:: Record extracts
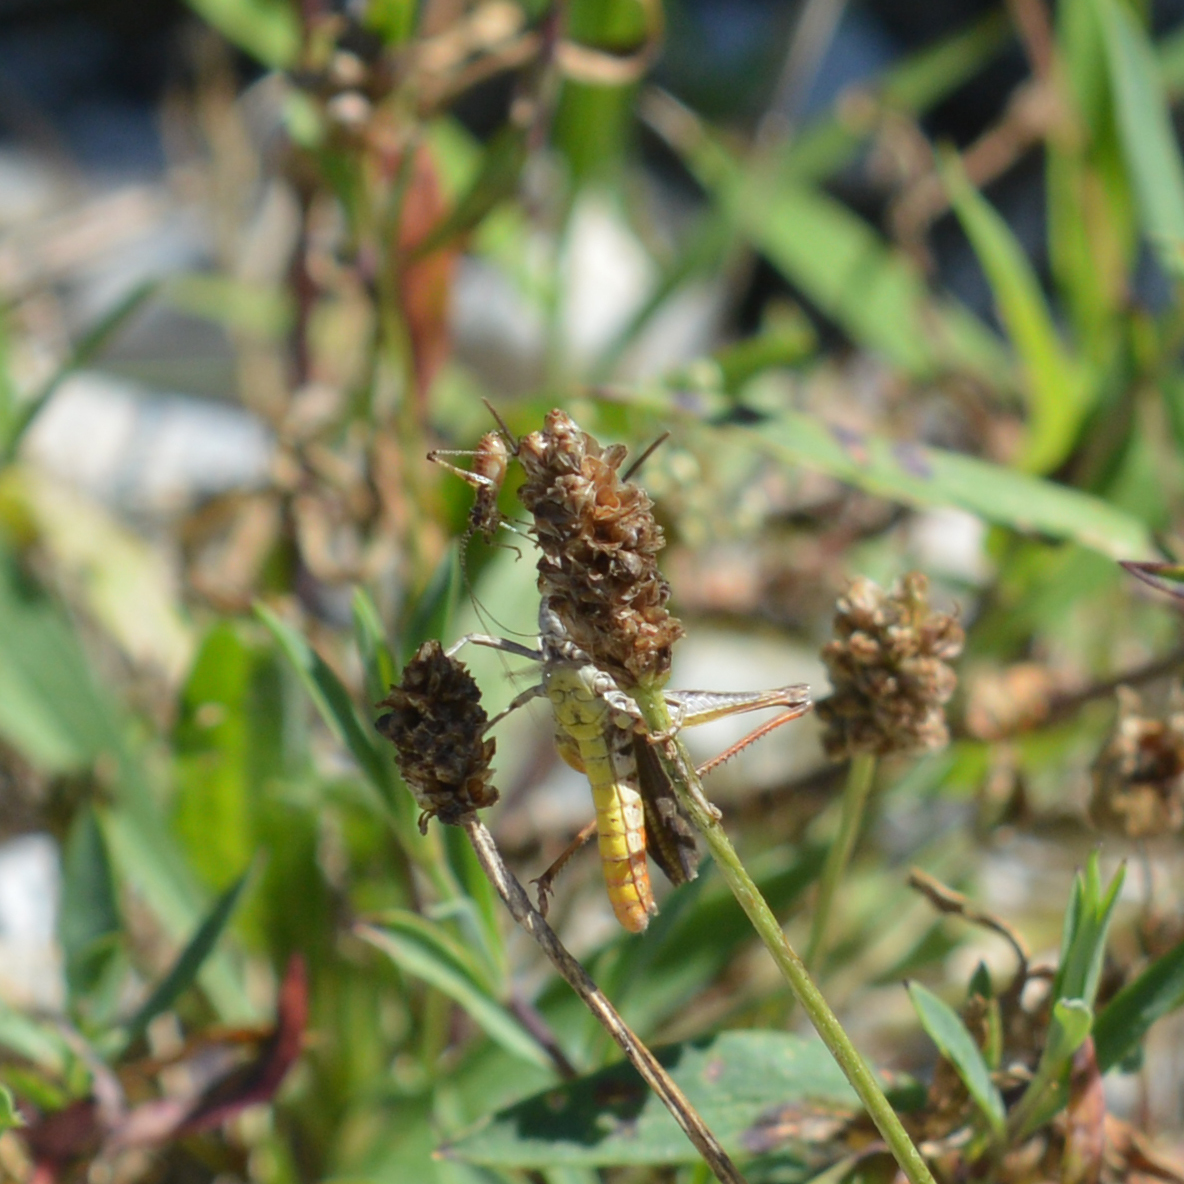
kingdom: Animalia
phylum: Arthropoda
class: Insecta
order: Orthoptera
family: Tettigoniidae
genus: Phaneroptera
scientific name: Phaneroptera nana
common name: Southern sickle bush-cricket
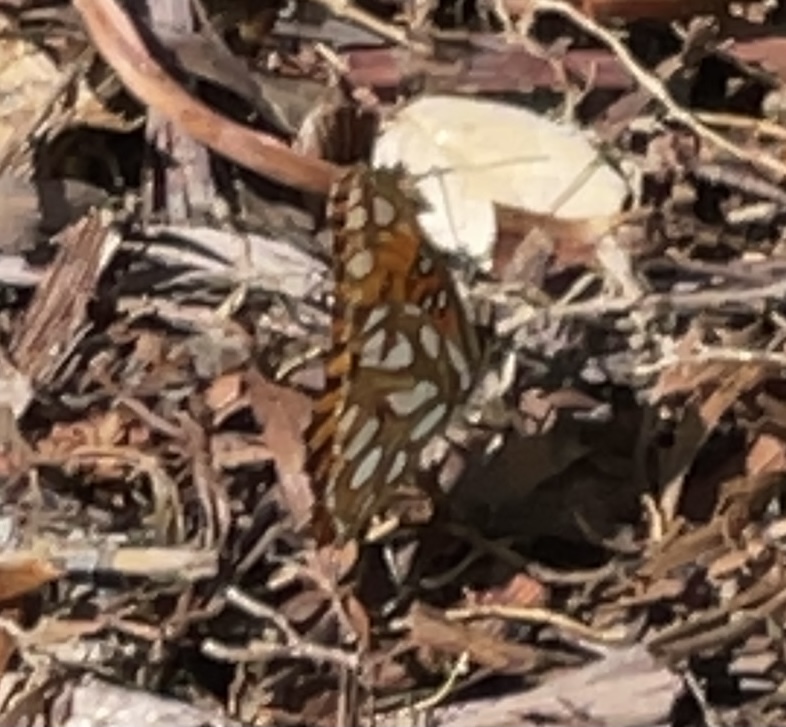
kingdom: Animalia
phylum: Arthropoda
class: Insecta
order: Lepidoptera
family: Nymphalidae
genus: Dione
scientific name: Dione vanillae
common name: Gulf fritillary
::::
_The request_
Copy every line of names from all the rows above, keeping each word and letter the same. Leave the pictures out.

_Task response_
kingdom: Animalia
phylum: Arthropoda
class: Insecta
order: Orthoptera
family: Tettigoniidae
genus: Phaneroptera
scientific name: Phaneroptera nana
common name: Southern sickle bush-cricket
kingdom: Animalia
phylum: Arthropoda
class: Insecta
order: Lepidoptera
family: Nymphalidae
genus: Dione
scientific name: Dione vanillae
common name: Gulf fritillary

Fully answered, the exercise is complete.